* [TEXT]
* begin *

# Extract from textual files that are useful

Many of the data in raw files are useless, thus we need to extract data that are useful

In [1]:
# load the file
import sys
import io
import os

Dataset = "pubmed"

fileDir = "Data/"+Dataset+"/canopies/"
listfiles = os.listdir(fileDir)

allpaper_need_extract = []

for file in listfiles:
    if not file.startswith('.'):
        with open(fileDir+file, 'r', encoding = 'utf8') as f:
            for line in f:
                read_data = line.split("\t")
                # some record's doi contain \r or \n character in which creating issue, since we do not use those, ignore it
                if(len(read_data)==13 or len(read_data)==12):
                    paper_detail = {"paperID": read_data[0], "mesh": read_data[8].lower().strip(),
                                    "keywords": read_data[9].lower().strip()}
                    allpaper_need_extract.append(paper_detail)

* end *

* [DIRECTIONS FOR THIS TASK]
Write the next part of the notebook on extracting useful data from raw PubMed files, continuing after its last line of code. The material after this text comes from a separate source.

(Mask labeling examples)
* begin *

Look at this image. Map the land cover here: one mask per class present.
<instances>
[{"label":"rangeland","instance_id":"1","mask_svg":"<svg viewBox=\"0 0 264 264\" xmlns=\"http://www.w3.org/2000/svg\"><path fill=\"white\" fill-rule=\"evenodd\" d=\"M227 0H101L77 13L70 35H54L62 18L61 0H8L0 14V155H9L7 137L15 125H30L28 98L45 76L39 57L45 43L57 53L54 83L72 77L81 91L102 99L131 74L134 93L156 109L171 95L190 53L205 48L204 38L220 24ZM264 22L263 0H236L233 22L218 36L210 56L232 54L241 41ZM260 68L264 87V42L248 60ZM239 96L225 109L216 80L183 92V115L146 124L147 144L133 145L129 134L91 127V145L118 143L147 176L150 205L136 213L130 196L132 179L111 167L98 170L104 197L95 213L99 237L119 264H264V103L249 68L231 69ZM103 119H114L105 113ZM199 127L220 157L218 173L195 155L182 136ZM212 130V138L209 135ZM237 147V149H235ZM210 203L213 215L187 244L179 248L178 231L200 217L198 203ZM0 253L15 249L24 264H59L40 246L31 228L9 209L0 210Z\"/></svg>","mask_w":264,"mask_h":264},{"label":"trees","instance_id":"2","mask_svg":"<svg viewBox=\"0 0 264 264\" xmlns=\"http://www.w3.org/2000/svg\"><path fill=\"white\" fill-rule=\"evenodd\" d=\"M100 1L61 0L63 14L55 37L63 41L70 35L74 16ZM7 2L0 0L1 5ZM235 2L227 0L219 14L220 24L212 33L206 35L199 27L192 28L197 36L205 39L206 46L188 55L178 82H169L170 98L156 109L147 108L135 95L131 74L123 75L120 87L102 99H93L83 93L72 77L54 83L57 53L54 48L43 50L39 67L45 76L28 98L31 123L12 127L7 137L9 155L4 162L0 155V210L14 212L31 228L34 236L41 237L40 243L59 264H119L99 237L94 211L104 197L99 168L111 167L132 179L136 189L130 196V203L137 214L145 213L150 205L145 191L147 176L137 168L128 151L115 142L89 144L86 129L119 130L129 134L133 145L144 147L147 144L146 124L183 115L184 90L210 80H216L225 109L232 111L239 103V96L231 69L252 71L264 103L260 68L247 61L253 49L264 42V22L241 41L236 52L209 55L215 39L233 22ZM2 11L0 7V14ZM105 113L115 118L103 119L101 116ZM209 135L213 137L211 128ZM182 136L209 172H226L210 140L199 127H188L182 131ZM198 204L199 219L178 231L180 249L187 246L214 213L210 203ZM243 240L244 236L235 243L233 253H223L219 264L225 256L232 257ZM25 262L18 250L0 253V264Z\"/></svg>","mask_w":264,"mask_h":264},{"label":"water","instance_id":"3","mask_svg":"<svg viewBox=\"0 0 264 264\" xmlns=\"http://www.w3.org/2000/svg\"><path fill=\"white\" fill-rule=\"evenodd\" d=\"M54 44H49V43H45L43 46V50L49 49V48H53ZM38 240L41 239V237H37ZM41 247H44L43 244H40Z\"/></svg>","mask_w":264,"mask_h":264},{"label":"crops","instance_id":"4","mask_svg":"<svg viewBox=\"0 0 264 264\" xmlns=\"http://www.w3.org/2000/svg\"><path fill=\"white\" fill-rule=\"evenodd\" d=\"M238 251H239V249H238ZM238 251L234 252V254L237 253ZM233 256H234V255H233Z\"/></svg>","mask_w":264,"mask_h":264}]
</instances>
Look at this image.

* end *
* begin *

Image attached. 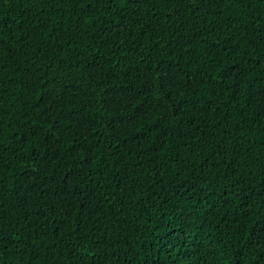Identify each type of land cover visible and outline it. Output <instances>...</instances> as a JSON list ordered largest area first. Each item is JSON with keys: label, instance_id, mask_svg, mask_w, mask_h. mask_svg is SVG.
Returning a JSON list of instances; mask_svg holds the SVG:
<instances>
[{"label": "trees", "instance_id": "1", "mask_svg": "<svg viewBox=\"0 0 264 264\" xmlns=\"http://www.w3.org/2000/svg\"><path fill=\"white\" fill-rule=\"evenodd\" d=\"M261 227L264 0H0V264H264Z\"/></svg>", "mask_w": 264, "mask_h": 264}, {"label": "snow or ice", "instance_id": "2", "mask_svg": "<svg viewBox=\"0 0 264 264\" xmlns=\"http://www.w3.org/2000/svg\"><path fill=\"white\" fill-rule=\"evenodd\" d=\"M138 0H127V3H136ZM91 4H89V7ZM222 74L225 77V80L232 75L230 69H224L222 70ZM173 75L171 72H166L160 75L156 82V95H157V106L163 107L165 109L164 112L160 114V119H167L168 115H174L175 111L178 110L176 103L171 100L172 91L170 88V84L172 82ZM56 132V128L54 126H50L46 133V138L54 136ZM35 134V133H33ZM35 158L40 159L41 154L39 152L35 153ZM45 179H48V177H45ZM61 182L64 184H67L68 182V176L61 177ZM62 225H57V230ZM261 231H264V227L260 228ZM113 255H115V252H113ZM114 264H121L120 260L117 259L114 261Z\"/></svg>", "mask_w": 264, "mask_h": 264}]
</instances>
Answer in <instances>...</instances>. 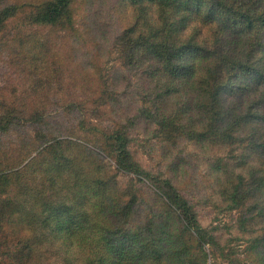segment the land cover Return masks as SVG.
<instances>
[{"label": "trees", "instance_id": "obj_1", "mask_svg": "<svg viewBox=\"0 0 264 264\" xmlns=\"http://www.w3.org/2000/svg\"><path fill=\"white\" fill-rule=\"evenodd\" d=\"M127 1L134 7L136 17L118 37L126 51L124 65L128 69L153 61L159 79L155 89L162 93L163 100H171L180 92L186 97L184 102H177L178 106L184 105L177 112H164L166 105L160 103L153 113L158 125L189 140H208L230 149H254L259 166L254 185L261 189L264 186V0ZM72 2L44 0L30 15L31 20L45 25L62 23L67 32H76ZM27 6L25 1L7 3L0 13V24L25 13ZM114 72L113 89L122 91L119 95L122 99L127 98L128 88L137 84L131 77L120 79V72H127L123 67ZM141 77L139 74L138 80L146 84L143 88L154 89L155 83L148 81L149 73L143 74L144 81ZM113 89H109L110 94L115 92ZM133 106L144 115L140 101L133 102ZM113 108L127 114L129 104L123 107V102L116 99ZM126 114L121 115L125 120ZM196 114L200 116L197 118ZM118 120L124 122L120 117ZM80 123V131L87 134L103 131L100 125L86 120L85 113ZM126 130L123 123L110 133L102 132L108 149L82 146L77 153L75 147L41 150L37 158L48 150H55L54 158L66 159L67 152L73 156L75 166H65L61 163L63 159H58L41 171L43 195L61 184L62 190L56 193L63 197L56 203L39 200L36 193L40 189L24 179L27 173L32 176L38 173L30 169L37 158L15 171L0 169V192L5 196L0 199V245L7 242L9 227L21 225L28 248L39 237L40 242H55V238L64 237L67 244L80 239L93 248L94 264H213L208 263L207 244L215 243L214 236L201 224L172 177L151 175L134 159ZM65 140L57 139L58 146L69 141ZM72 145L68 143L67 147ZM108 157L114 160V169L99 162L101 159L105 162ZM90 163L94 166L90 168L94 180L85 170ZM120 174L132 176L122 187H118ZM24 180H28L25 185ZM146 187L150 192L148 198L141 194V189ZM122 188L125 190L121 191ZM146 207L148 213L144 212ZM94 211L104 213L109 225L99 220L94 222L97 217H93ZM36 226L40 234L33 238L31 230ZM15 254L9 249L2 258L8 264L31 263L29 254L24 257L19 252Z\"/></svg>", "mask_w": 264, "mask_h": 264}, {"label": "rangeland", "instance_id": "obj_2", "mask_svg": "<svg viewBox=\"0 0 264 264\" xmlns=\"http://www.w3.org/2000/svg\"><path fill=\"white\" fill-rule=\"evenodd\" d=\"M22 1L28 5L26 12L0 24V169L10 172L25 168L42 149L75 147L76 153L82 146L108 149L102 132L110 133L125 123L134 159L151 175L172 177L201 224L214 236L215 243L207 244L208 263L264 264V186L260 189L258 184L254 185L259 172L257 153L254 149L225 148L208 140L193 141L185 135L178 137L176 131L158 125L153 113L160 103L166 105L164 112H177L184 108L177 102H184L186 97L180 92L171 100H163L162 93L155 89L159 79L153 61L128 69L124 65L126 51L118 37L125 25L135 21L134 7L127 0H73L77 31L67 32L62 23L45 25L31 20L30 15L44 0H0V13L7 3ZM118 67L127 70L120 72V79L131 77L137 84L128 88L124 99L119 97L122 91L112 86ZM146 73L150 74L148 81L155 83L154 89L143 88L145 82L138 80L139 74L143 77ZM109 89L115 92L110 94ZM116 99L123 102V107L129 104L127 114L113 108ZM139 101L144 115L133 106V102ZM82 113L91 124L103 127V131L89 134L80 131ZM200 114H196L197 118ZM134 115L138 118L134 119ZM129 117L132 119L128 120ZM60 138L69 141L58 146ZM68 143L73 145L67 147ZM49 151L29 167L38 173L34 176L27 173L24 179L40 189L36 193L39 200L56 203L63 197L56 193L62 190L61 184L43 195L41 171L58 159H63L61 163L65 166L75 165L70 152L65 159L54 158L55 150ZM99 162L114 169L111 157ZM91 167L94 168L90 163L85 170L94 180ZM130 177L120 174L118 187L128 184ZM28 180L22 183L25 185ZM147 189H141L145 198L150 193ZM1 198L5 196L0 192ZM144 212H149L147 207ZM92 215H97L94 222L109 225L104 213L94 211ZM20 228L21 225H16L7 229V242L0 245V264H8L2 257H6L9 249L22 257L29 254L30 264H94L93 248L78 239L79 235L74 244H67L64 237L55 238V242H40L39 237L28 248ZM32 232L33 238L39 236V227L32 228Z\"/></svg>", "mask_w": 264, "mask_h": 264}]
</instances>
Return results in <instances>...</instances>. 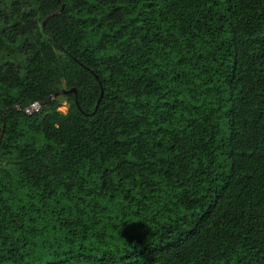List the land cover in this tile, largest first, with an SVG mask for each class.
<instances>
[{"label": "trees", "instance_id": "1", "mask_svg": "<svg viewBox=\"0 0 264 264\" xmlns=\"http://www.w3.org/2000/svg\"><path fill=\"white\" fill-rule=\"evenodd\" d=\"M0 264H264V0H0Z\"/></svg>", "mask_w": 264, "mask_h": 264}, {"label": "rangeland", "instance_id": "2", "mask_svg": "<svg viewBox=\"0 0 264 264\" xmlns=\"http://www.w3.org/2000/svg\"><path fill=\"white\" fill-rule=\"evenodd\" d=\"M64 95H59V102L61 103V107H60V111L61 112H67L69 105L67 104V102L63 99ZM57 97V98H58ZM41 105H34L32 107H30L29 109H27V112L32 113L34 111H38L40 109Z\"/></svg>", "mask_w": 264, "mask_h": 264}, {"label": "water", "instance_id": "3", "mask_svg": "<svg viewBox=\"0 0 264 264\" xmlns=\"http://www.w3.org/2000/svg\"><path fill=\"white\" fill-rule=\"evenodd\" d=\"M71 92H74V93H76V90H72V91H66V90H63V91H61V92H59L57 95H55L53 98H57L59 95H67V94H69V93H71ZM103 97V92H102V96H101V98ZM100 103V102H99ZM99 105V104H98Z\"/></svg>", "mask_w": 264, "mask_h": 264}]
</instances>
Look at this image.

* end *

* [THE RESULT]
                else:
                    print(len(read_data))
        f.close()
        
print("Total records:",len(allpaper_need_extract), "records")

2
2
Total records: 4163772 records


In [2]:
# find unique paper id
# sort paperID
paperIDs = []
for paper in allpaper_need_extract:
    paperIDs.append(int(paper["paperID"]))
# the paper id is not unique, we need to extract text info with unique paper id 
paperIDs = sorted(set(paperIDs))
num_need_extract = len(paperIDs)
print("Total unique paper count: ",len(paperIDs))

Total unique paper count:  3151504


In [3]:
paperIDs[-1]

28355772

In [5]:
# extract text info based on paperID and generate new smaller file with id, title, abstract, keyword, and mesh
filePath = "Data/"+Dataset+"/allAdditional/id_title_abstract.txt"
paperID_title_abstract = []
num_fail_extract = 0
with open(filePath, 'r', encoding = 'utf8') as f:
    for line in f:
        if(len(paperIDs)==0):
            break
        read_data = line.split("\t")
        # if pid > allpid, pass
        while (paperIDs[0]<=int(read_data[0])):
            if(paperIDs[0]==int(read_data[0])):
                if(len(paperID_title_abstract)%500000==0):
                    print("reache point: ",read_data[0])
                paper = {"paperID": read_data[0], "title": read_data[1], "abstract": read_data[2]}
                paperID_title_abstract.append(paper)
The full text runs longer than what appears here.